Our detector can distinguish genuine digit 3 as the Fisher discriminant did:
But it can also reject unseen distorted examples and outliers better than discriminants:
24.6. Tuning the detector ↩
An extra advantage of a detector is that it may be easily tuned not-to
loose examples of a specific class. In order to adjust the detector
threshold, sddetector
estimates internally ROC characteristic which
relates different thresholds to performance. This curve is still present in
the pipeline and so we may adjust the performance anytime.
We can visualize the available detector settings (so called operating points) in their relation to performance using:
>> sddrawroc
(pall2)
The plot shows error on each of the two classes in out problem. Each blue dot represents one possible threshold. The red marker shows what point was selected by default (minimizing mean error rate).

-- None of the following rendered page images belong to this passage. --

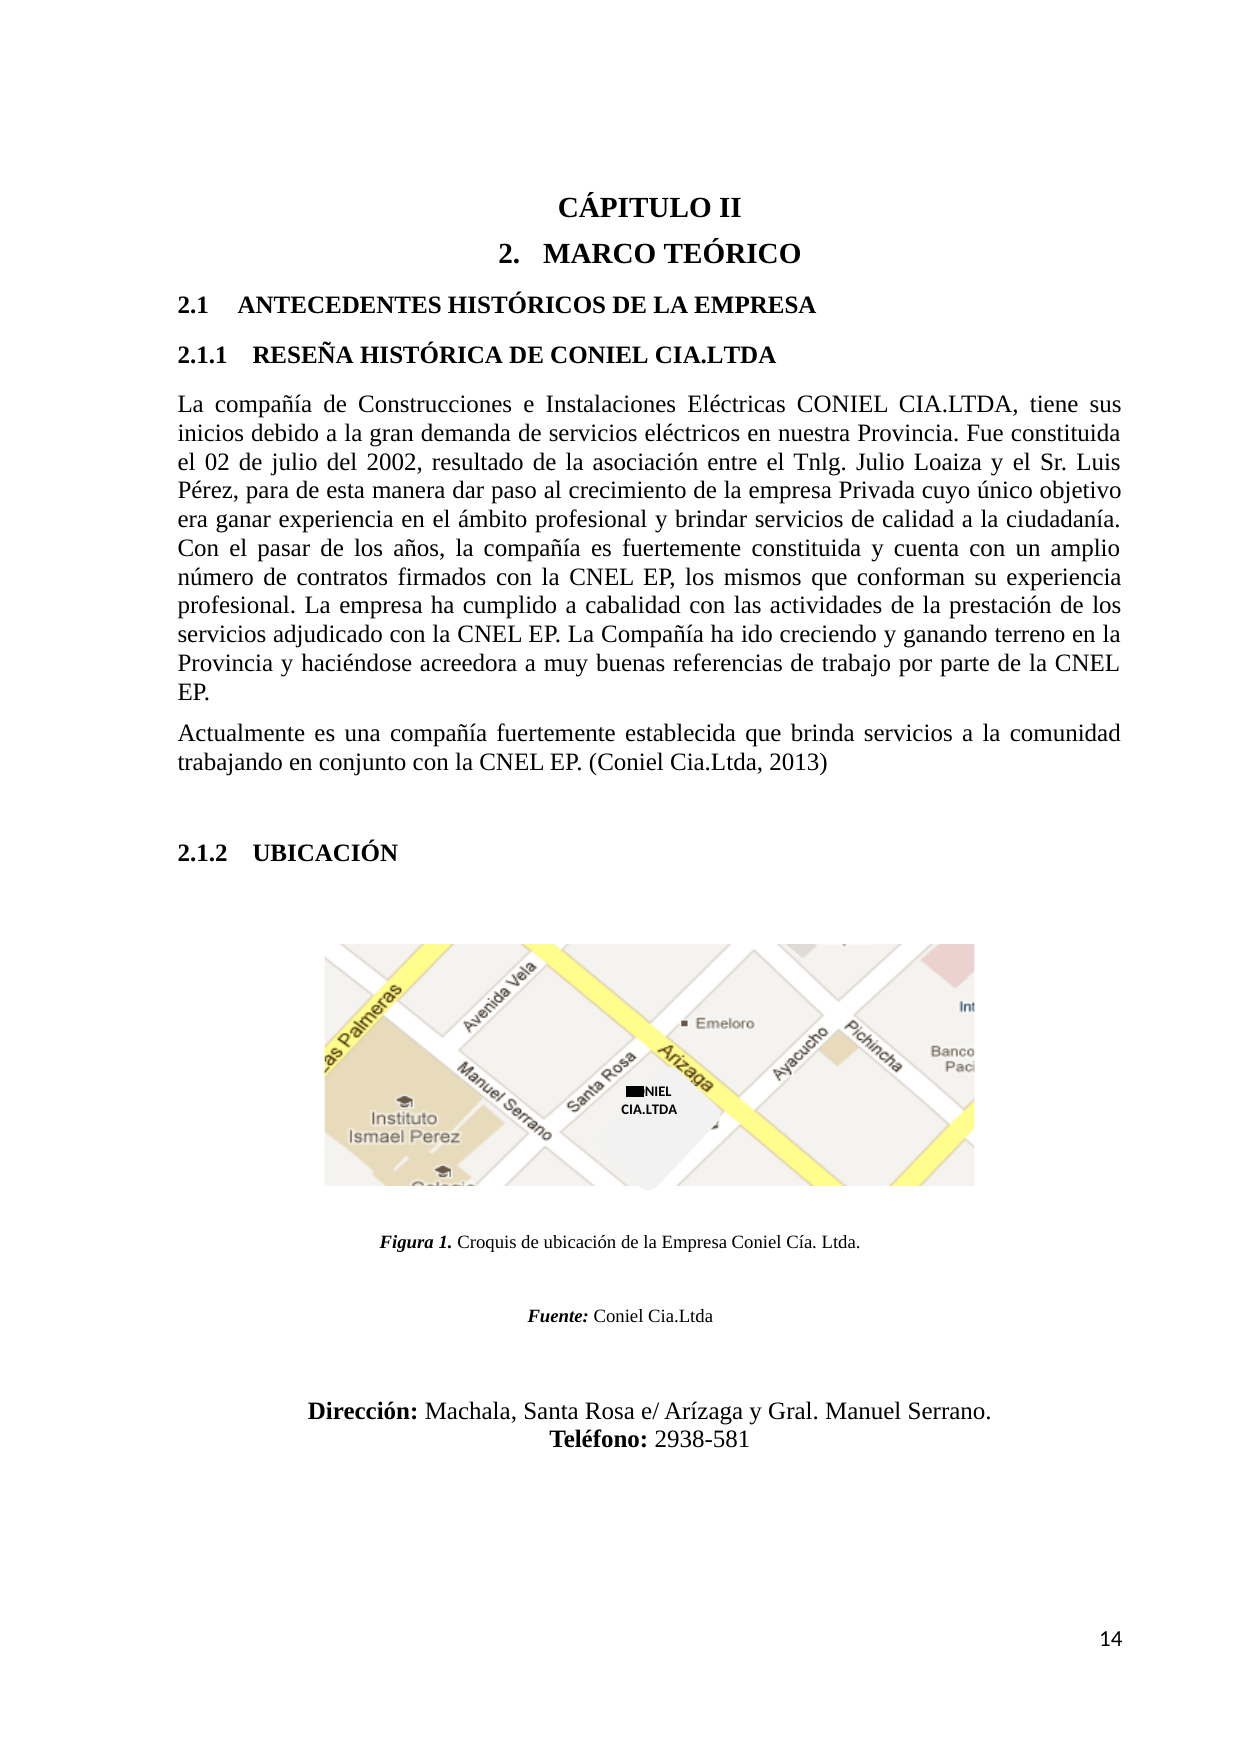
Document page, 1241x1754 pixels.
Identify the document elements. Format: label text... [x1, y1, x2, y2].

text La compañía de Construcciones e Instalaciones Eléctricas CONIEL CIA.LTDA, tiene sus inicios debido a la gran demanda de servicios eléctricos en nuestra Provincia. Fue constituida el 02 de julio del 2002, resultado de la asociación entre el Tnlg. Julio Loaiza y el Sr. Luis Pérez, para de esta manera dar paso al crecimiento de la empresa Privada cuyo único objetivo era ganar experiencia en el ámbito profesional y brindar servicios de calidad a la ciudadanía. Con el pasar de los años, la compañía es fuertemente constituida y cuenta con un amplio número de contratos firmados con la CNEL EP, los mismos que conforman su experiencia profesional. La empresa ha cumplido a cabalidad con las actividades de la prestación de los servicios adjudicado con la CNEL EP. La Compañía ha ido creciendo y ganando terreno en la Provincia y haciéndose acreedora a muy buenas referencias de trabajo por parte de la CNEL EP. [177, 389, 1122, 706]
subtitle MARCO TEÓRICO [177, 236, 1122, 269]
picture [324, 944, 975, 1186]
text Actualmente es una compañía fuertemente establecida que brinda servicios a la comunidad trabajando en conjunto con la CNEL EP. [177, 718, 1122, 776]
subtitle ANTECEDENTES HISTÓRICOS DE LA EMPRESA [177, 290, 1122, 319]
text Dirección: Machala, Santa Rosa e/ Arízaga y Gral. Manuel Serrano. Teléfono: 2938-581 [177, 1396, 1122, 1453]
subtitle RESEÑA HISTÓRICA DE CONIEL CIA.LTDA [177, 340, 1122, 368]
subtitle UBICACIÓN [177, 838, 1122, 866]
text CÁPITULO II [177, 190, 1122, 223]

We may change the operating point selecting, for example, one that
minimizes false acceptance of other-that-digit-3 images. In order to save
the new setting back to our classifier, we press 's' (for save) and fill-in
the classifier name (pall2
in our example)
>> Setting the operating point 183 in sdppl object pall2
sequential pipeline 256x1 'PCA+Gaussian model+Decision'
1 PCA 256x40 73%% of variance (sdp_affine)
2 Gaussian model 40x1 one class, 1 component (sdp_normal)
3 Decision 1x1 thresholding ROC on 3 at op 183 (sdp_decide)
The digit detector may be now applied to new data. It will accept less 3's but also minimize false positives.
>> sdconfmat
(ts.lab,ts*pall2)
ans =
True | Decisions
Labels | 3 non-3 | Totals
---------------------------------------
0 | 0 100 | 100
1 | 0 100 | 100
2 | 1 99 | 100
3 | 71 29 | 100
4 | 1 99 | 100
5 | 3 97 | 100
6 | 0 100 | 100
7 | 0 100 | 100
8 | 0 100 | 100
9 | 2 98 | 100
---------------------------------------
Totals | 78 922 | 1000
This concludes our example.